We also get a Making-Of Documentary that runs at 13 wasted minutes. Punctuated by ridiculous soundbites about how amazing the production is, this fluffy little Featurette has little to no intrinsic value. All the main cast and crew members contribute, from Morris Chestnut to Ja Rule, as well as Seagal himself - which is quite rare - but, along with the Director, they all just brag about a movie that they have no right to be quite so proud of. With a few glimpses of Behind the Scenes footage, this plays as little more than an extended, promotional trailer.

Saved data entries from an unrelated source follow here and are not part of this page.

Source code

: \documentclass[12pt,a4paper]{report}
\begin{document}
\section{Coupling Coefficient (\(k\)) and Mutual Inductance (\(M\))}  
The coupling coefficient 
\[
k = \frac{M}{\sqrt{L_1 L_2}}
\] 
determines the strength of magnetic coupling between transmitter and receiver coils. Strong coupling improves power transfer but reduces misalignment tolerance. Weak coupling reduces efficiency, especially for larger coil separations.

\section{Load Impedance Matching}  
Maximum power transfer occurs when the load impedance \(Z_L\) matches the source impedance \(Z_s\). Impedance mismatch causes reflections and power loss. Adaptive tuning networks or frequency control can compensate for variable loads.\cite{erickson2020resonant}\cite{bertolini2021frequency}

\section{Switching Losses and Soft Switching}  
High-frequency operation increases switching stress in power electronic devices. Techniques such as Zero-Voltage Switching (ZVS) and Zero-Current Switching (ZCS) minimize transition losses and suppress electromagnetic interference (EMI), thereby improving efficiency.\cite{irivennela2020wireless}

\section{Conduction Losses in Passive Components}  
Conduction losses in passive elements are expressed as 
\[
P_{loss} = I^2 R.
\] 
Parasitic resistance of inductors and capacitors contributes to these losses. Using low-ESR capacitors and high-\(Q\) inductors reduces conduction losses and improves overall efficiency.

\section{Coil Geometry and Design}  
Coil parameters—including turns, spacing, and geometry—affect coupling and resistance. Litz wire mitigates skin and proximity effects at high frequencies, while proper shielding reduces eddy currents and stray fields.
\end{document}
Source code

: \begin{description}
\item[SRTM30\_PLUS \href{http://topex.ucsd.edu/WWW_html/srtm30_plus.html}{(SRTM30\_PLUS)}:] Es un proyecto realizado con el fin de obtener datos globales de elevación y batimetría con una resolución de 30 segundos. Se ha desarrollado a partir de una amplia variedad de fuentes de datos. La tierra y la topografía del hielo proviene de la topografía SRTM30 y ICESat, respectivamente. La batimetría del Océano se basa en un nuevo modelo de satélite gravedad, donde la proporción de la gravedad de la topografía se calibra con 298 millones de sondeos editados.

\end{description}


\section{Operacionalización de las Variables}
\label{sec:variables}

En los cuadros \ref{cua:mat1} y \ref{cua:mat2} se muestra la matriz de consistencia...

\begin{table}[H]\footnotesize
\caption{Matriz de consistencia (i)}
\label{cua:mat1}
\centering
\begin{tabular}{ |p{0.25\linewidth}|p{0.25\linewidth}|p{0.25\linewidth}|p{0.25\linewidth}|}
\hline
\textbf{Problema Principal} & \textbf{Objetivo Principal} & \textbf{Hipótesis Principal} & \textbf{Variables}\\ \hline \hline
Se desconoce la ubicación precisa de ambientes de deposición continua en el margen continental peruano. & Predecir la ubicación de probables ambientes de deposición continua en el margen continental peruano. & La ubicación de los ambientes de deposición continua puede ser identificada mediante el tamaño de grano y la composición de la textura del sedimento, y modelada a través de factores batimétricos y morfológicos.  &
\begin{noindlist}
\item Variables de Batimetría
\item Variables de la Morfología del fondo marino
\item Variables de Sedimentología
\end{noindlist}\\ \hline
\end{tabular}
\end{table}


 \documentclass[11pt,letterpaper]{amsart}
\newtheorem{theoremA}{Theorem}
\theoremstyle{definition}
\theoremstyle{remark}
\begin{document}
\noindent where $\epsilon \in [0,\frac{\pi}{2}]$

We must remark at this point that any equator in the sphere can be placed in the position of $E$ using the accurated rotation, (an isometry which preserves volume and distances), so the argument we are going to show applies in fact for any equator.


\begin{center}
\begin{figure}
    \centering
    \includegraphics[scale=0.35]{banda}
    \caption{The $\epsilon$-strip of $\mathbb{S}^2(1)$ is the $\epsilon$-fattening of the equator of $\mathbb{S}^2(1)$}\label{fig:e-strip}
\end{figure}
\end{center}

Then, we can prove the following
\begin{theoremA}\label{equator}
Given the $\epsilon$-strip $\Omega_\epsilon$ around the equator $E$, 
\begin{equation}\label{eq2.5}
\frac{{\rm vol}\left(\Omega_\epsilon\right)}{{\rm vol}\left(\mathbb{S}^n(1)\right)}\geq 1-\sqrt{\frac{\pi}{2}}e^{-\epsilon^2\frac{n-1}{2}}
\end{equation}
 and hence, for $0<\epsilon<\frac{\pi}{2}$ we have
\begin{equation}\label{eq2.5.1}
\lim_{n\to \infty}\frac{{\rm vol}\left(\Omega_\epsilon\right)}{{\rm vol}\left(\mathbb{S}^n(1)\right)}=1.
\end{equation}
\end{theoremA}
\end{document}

The three Deleted Scenes are - for the most part - pretty pointless, certainly the latter two offering unnecessary extensions to sequences already in the movie, although the first of the Deleted Scenes is actually worth checking out. It's only a couple of minutes' long but is probably unique - a Deleted Scene featuring Steven Seagal. In addition, it should have made the final cut - I kid you not. Visualising what is only verbally noted in the final film, it flashbacks to what happened to Seagal's wife, and is actually quite good - if not wildly original. Finally we get some Trailers to round off the disc.
VerdictWell, if you can get over the ridiculous title, the hip-hop populated cast and the parallels between this and the superior action movie, The Rock, Half Past Dead is far from the worst Seagal movie out there, and actually quite an enjoyable little no-brain romp. It could have been so much more, but at least it makes up for many of its faults by providing plenty of unintentional hilarity. It's like an action-movie version of Showgirls - some of it is so bad that it's actually quite fun to watch. An interesting choice for the third Seagal Blu-ray release, it boasts decent video and audio presentation, as well as a full but vapid collection of extras within which is but one gem. Overall, if you're looking for a silly, fun action movie to switch your brain off to, you could do worse, and Seagal fans may find that upon revisiting this, the last of his theatrical efforts, the end result was not nearly as bad as what he has done since.